Question

A conducting loop of resistance $R$ and radius $r$ has its centre at the origin in a magnetic field $B$. When it is rotated about y-axis through $90^\circ$, the net charge flown in the coil is directly proportional to

• A. B
• B. R
• C. r
• D. r^2

Answer 1

Answer: (A), (D)

A. $B$, D. $r^2$

Answer 2

The net charge flown is given by $q = -\frac{\Delta \Phi}{R}$. The change in magnetic flux is $\Delta \Phi = \Phi_f - \Phi_i$. Initially, the loop is in the xy-plane and the magnetic field is along the x-axis ($\vec{B} = B\hat{i}$). The area vector is $\vec{A}_i = (\pi r^2)\hat{k}$. Thus, the initial flux is $\Phi_i = \vec{B} \cdot \vec{A}_i = 0$. After rotating $90^\circ$ about the y-axis, the loop is in the yz-plane.
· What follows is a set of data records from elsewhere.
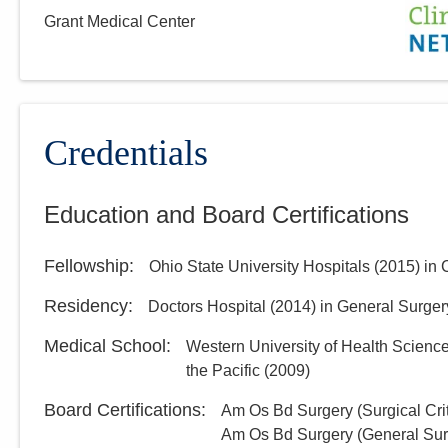
Grant Medical Center
Credentials
Education and Board Certifications
Fellowship
:
Ohio State University Hospitals
(
2015
)
in 
Residency
:
Doctors Hospital
(
2014
)
in General Surger
Medical School
:
Western University of Health Science
the Pacific
(
2009
)
Board Certifications:
Am Os Bd Surgery (Surgical Crit
Am Os Bd Surgery (General Sur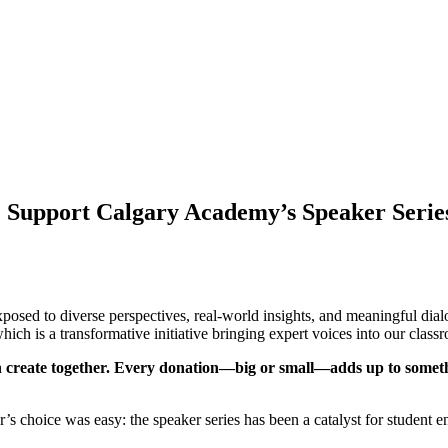
: Support Calgary Academy’s Speaker Serie
osed to diverse perspectives, real-world insights, and meaningful dial
h is a transformative initiative bringing expert voices into our classr
can create together. Every donation—big or small—adds up to somet
s choice was easy: the speaker series has been a catalyst for student e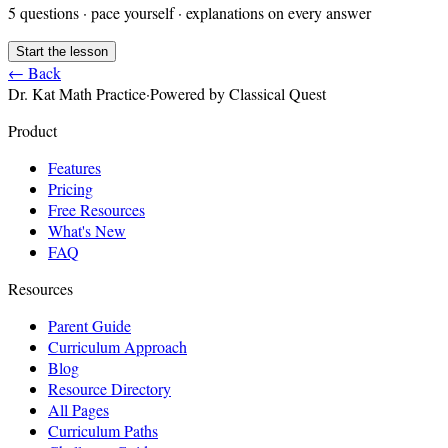
5
questions · pace yourself · explanations on every answer
Start the lesson
← Back
Dr. Kat Math Practice
·
Powered by Classical Quest
Product
Features
Pricing
Free Resources
What's New
FAQ
Resources
Parent Guide
Curriculum Approach
Blog
Resource Directory
All Pages
Curriculum Paths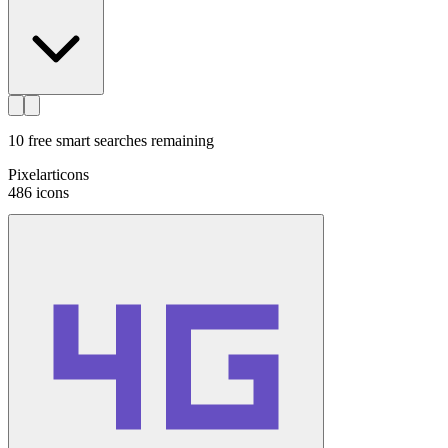
10
free smart searches remaining
Pixelarticons
486
icons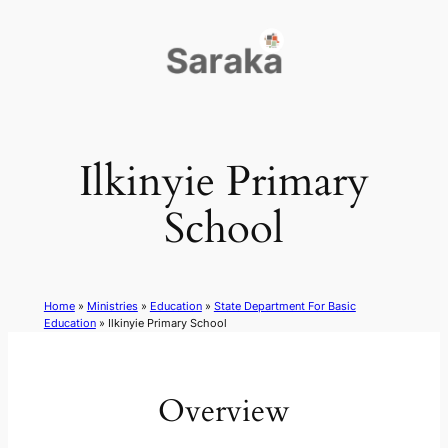
Skip
to
content
Ilkinyie Primary
School
Home
»
Ministries
»
Education
»
State Department For Basic
Education
»
Ilkinyie Primary School
Overview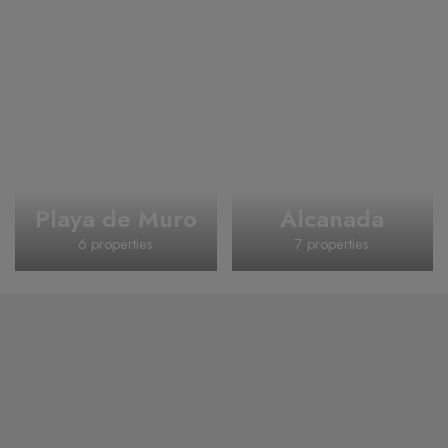
Playa de Muro
Alcanada
6 properties
7 properties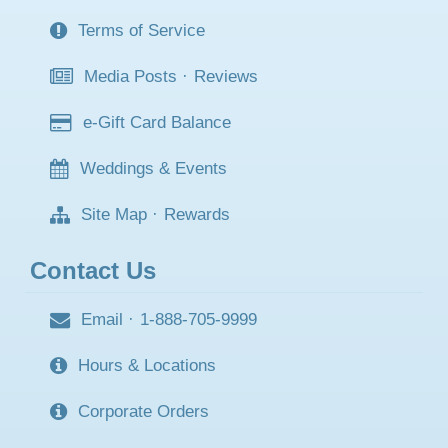
Terms of Service
Media Posts
·
Reviews
e-Gift Card Balance
Weddings & Events
Site Map
·
Rewards
Contact Us
Email
·
1-888-705-9999
Hours & Locations
Corporate Orders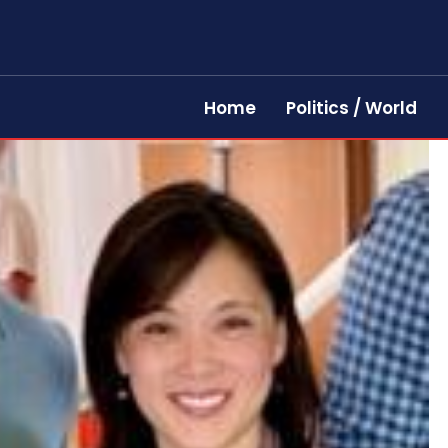
Home
Politics / World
The area vector becomes $\vec{A}_f = (\pi r^2)\hat{i}$. The final flux is $\Phi_f = \vec{B} \cdot \vec{A}_f = (B\hat{i}) \cdot ((\pi r^2)\hat{i}) = B\pi r^2$. Therefore, $\Delta \Phi = B\pi r^2$. The net charge flown is $q = -\frac{B\pi r^2}{R}$. The magnitude of the net charge flown is $|q| = \frac{B\pi r^2}{R}$. Thus, $|q|$ is directly proportional to $B$ and $r^2$, and inversely proportional to $R$.